# [EXERCISE DESCRIPTION]
The answer is every line in the data below that contains the word "pumps".

----- DATA EXCERPTS

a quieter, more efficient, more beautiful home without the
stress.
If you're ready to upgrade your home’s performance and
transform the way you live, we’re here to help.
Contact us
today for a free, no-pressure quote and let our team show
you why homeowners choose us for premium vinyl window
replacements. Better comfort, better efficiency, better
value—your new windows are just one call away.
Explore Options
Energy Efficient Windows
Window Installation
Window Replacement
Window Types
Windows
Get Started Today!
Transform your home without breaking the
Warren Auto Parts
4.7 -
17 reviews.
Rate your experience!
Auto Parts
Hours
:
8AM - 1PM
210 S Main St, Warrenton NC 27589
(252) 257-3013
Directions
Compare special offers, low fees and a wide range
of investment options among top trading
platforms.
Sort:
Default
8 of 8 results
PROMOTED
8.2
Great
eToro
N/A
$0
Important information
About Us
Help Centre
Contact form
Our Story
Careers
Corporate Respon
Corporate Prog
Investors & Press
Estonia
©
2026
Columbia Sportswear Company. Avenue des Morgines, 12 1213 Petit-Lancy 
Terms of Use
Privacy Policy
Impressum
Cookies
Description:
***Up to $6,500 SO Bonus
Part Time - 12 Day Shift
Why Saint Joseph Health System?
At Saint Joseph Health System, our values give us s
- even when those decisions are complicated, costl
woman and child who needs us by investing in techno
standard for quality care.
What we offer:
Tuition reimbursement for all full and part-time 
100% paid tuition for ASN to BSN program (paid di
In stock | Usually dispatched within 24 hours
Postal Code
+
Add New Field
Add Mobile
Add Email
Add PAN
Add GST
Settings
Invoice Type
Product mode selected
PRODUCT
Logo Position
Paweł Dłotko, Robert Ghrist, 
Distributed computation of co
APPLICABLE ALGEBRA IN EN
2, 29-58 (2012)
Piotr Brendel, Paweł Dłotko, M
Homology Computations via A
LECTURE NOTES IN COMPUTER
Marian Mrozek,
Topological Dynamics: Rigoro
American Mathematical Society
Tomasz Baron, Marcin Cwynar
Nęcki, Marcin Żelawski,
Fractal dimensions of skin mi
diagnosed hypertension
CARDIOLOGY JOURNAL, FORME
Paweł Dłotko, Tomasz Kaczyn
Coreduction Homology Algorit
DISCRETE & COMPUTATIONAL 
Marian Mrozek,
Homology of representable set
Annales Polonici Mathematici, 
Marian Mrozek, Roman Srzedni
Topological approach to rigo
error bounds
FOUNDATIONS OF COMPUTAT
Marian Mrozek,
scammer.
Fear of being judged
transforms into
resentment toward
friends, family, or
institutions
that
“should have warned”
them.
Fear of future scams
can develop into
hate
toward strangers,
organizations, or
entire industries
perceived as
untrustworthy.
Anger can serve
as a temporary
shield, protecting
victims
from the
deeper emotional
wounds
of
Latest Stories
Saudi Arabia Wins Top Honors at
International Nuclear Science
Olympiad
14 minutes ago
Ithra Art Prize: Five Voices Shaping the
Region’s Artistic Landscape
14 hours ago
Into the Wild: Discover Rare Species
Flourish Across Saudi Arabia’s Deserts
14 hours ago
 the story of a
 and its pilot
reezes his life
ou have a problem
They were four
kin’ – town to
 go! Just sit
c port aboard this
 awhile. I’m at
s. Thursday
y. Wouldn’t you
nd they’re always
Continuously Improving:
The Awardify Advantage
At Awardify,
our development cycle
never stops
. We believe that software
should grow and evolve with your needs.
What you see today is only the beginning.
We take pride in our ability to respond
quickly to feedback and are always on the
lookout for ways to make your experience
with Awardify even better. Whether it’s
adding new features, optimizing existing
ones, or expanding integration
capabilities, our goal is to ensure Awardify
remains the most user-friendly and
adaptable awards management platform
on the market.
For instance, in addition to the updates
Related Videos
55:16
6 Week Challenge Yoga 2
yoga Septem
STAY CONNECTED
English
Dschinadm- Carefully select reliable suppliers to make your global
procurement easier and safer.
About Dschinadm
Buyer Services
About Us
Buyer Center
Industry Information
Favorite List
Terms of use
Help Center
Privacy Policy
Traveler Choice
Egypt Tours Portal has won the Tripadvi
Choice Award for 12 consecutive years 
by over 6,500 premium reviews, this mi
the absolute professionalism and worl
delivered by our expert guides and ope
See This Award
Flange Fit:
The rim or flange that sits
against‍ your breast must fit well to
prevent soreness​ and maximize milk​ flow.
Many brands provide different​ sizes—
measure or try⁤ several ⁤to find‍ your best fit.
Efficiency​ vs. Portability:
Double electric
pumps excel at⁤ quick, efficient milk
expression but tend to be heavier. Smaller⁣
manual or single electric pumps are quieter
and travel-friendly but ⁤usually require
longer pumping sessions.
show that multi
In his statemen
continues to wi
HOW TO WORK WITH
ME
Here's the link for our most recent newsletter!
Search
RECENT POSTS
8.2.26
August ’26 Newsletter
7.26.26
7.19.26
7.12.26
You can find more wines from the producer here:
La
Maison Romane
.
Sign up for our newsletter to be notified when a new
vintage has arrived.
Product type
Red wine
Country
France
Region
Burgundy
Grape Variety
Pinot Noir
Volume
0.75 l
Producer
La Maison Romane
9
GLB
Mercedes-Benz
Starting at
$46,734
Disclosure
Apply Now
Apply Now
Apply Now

----------

# [RESULT BELOW]
pumps excel at⁤ quick, efficient milk
manual or single electric pumps are quieter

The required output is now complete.